In seiner ersten Rede als Staatsoberhaupt vor der Vollversammlung der Vereinten Nationen hat Palästinenserpräsident Mahmud Abbas den Willen zum Frieden unterstrichen. Die Friedensgespräche sollten «in gutem Glauben, unvoreingenommen, mit deutlicher Entschlossenheit und dem festen Vorsatz zum Erfolg» weitergeführt werden, sagte Abbas am Donnerstag in New York. Deutschland hatte zuvor eine Reform des Sicherheitsrates gefordert. Der Iran schlug im Namen der Blockfreien eine komplette Abschaffung aller Atomwaffen vor.

Abbas sagte, bei den derzeit laufenden Gesprächen unter Vermittlung der USA handele es sich wohl um die letzte Chance für einen gerechten Frieden. «Die Zeit läuft uns davon, das Zeitfenster für den Frieden wird kleiner und die Möglichkeiten schwinden», sagte der Palästinenserpräsident. «Alleine schon der Gedanke an die katastrophalen und angstmachenden Konsequenzen des Scheiterns muss die internationale Staatengemeinschaft doch schon dazu bewegen, ihre Anstrengungen zu intensivieren, diese Chance zu nutzen.»

Die Ausrufung eines Staates Palästina habe den Verhandlungen nicht geschadet, sondern im Gegenteil einen «komatösen Friedensprozess» wiederbelebt, sagte Abbas, der erstmals als «Staatsoberhaupt» und nicht mehr als «Delegationschef» vor der Vollversammlung sprach, nachdem das Gremium den Status Palästinas im vergangenen Jahr vom Beobachter zum Beobachterstaat aufgewertet hatte. «Mein Volk will nichts mehr als die Gnade eines gewöhnlichen Lebens.» Zugleich griff er Israel an - wenn auch weniger scharf als in den Vorjahren.

Deutschland strebt zusammen mit drei anderen Staaten weiterhin eine Reform des UN-Sicherheitsrats an. Die Außenminister der sogenannten G4-Gruppe (Deutschland, Japan, Indien und Brasilien plädierten für Änderungen, die «die Staatenwelt und die Realitäten des 21. Jahrhunderts widerspiegeln». Außenminister Guido Westerwelle (FDP) sprach von einer «wachsenden Unzufriedenheit» innerhalb der Vereinten Nationen über den derzeitigen Status. Eine rasche Reform halten Beobachter allerdings für ausgeschlossen.

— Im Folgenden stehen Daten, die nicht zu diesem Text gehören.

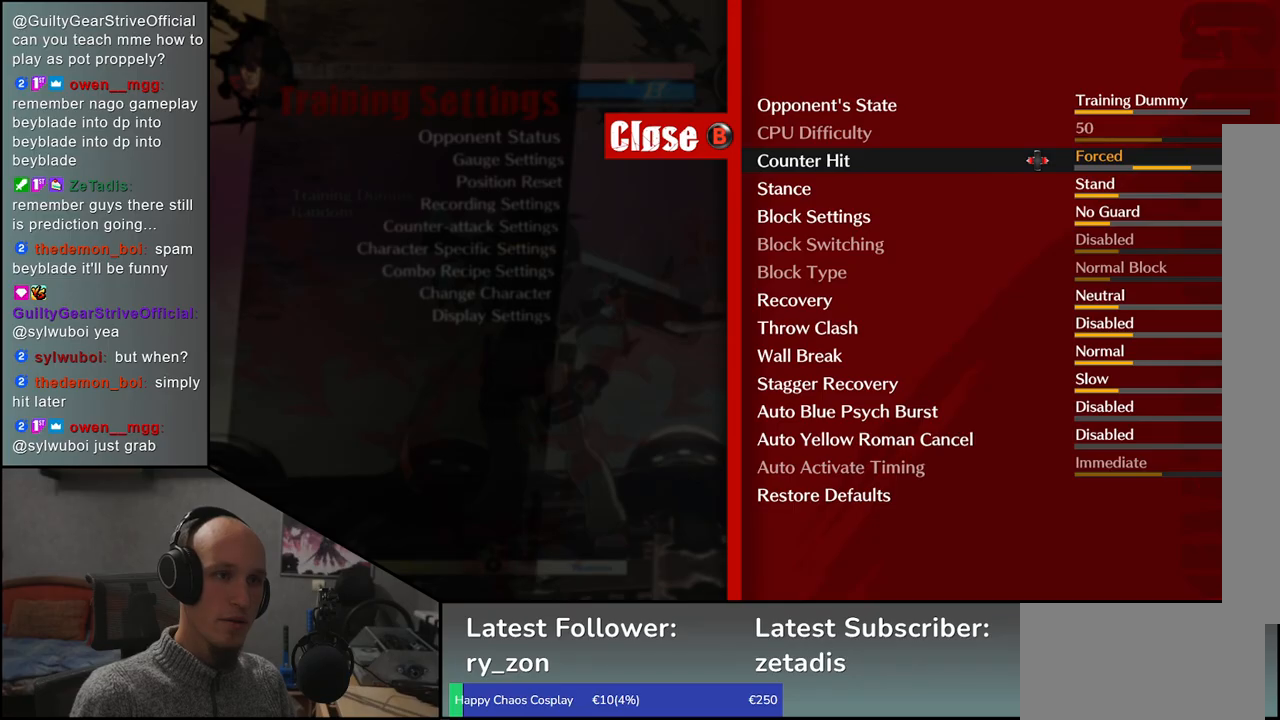
{"buttons": [], "left_stick": "center", "events": [[117, "TRIANGLE", "down"], [200, "TRIANGLE", "up"]]}
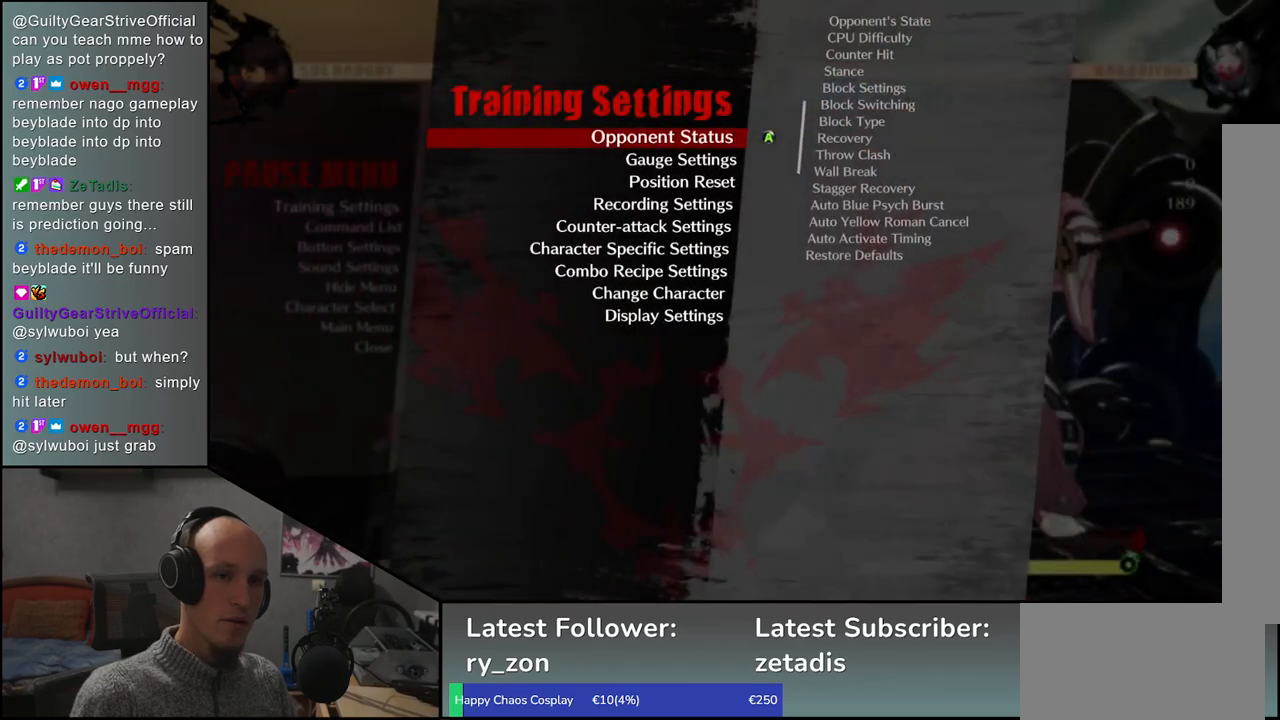
{"buttons": [], "left_stick": "center", "events": [[17, "TRIANGLE", "down"], [117, "TRIANGLE", "up"], [350, "TRIANGLE", "down"], [450, "TRIANGLE", "up"]]}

Zuvor hatte die UN-Vollversammlung eine Abrüstung bei Atomwaffen gefordert. «Es geht um nicht weniger als die Zukunft der Menschheit», sagte UN-Generalsekretär Ban Ki Moon. Solange es Atomwaffen gebe, gebe es auch die Gefahr, dass sie Terroristen oder Extremisten in die Hände fallen. Deshalb hätten die Staaten mit Atomwaffen eine besondere Verantwortung, auch bei den Abrüstungsverhandlungen. Und: «Nordkorea muss seine Versprechen gegenüber der internationalen Gemeinschaft einhalten. Der Iran muss für volle Transparenz sorgen.»

Der iranische Präsident Hassan Ruhani machte im Namen der Bewegung der blockfreien Staaten einen weitreichenden Abrüstungsvorschlag. Er forderte die völlige Abschaffung von Atomwaffen. «Es gibt keine richtige Hände, in denen diese falschen Waffen liegen können», sagte er. «Jede Waffe ist eine Gefahr und ein Verbrechen gegen die Menschlichkeit.»

Konkret rief Ruhani Israel er auf, dem Atomwaffensperrvertrag sofort beizutreten. «Alle Atomaktivitäten in der Region sollten der Kontrolle der (Internationalen Atomenergieagentur) IAEA unterliegen», sagte er. Der Iran wird selbst verdächtigt, Atomwaffen anzustreben, weist dies aber strikt zurück.

Für Interesse sorgte auch ein Redner, der gar nicht erst redete: Der sudanesische Präsident Omar al-Baschir sagte seinen Besuch der Vollversammlung kurzfristig ab. Gegen Al-Baschir liegt ein Haftbefehl des Internationalen Strafgerichtshofs vor. Al-Baschirs Besuchspläne in New York hatten bei Menschenrechtsgruppen scharfen Protest ausgelöst.